Variety ‘Cole Stockstill’ stands out in particular; this clone has exceptionally round shaped flowers and waxy, deep burgundy colored petals and sepals with a very dark, solid red lip. This hybrid will get more attention if it ever blooms early enough to be used in a display at a major show. I displayed the clones ‘My Van’ and ‘Ashley Bui’ at the Newport Harbor Orchid Society shows in May of 2004 and 2005, respectively, and each won Grand Champion of Show.
Cym. Itchycoo Park ‘Cole Stockstill’ Cym. Mary Green ‘Ha Ha’
(Sarah Jean x devonianum)
This is another hybrid that I consider to be a classic miniature pendulous cymbidium. A nice pinkish-peachy cluster of flowers is enhanced with contrasting, deep purple lips. It took me several years to obtain this cross; right after I found one, the commercial vendors flooded the market with a similar type. This plant won Best Miniature Pot Plant at the 2005 Santa Barbara International Orchid Show.

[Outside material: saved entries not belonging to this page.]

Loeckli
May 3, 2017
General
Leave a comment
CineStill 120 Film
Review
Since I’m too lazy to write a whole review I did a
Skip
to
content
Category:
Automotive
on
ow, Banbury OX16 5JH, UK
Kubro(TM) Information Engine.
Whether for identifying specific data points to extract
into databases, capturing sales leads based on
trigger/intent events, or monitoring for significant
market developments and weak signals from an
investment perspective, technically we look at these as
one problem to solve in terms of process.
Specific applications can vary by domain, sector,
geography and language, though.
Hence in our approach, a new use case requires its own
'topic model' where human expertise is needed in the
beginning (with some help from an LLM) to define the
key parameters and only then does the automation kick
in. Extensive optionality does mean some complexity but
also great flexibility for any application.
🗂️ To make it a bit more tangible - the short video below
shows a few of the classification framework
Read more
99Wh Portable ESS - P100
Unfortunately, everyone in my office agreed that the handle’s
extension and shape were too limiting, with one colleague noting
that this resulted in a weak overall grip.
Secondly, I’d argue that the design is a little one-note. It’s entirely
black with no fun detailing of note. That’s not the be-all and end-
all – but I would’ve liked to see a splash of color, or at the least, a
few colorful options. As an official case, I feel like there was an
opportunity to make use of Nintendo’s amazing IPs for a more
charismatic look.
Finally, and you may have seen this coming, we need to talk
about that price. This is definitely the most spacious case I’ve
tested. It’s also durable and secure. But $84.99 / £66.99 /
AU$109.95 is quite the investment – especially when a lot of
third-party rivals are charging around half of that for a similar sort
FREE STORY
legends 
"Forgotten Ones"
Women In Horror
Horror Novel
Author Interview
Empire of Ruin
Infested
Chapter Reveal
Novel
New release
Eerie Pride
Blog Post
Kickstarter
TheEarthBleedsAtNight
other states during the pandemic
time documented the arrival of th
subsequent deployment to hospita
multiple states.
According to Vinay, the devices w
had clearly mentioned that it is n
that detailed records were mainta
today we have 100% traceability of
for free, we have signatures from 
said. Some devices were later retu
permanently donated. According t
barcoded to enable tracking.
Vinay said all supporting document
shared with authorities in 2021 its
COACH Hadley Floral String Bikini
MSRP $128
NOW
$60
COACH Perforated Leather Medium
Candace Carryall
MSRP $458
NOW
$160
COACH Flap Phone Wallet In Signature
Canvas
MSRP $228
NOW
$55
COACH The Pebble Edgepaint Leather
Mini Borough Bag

Cym. Memoria Amelia Earhar ‘Royale’ B/CSA
(Hazel Tyers x devonianum)
Until this cross was introduced, there were very few nice orange pendulous cymbidiums. I consider it a cascading type, but due to the long spacing on the inflorescence before the first flower, it is better to stake the spike up to the first flower before allowing it to cascade naturally. For me, this particular clone probably is the best of the cross that I have seen to date. It has a nicely orange-toned color and beautifully contrasted solid, dark, velvety lips. The flowers also have that unique, frosty, splashed tip at the end of the sepals.Cym. Nicole’s Valentine ‘Chika’ S/CSA, HCC/AOS
(Flame Hawk x Ruby Eyes)
This cymbidium is everything that one can expect from a Cym. Ruby Eyes ‘Red Baron’ 4n hybrid. It has lovely deep burgundy-red flowers with good flower shape and substance. A well grown plant can produce forty or more flowers on a spike.
Cym. Last Tango ‘Etsuko’ B/CSA
(Tropic Night x devonianum)
This is the one plant on my list that to this day I still do not know whether I should love it or hate it. One thing I do know is that this plant was the reason I got myself into pendulous cymbidiums - the “pendulous cymbidium sickness.” But because of this plant, I met “the” Everett Stockstill and in turn my wonderful orchid family known as the “Torrance Cymbidium Society Ohana.”
There are many more new and upcoming cymbidium hybrids out there that will meet my criteria for an ideal pendulous cymbidium. The majority of these are now in private collections and ready to be shown. These nice plants will slowly make themselves known, either through a society’s hobbyist table or at a show. As far as I know, the only way to get one-of-a-kind plants without spending a great deal of money is to purchase a large number of quality seedlings from known hybridizers and have the luck to find a good clone amongst the seedlings. It may seem like a lot of work, but the rewards are well worth the effort.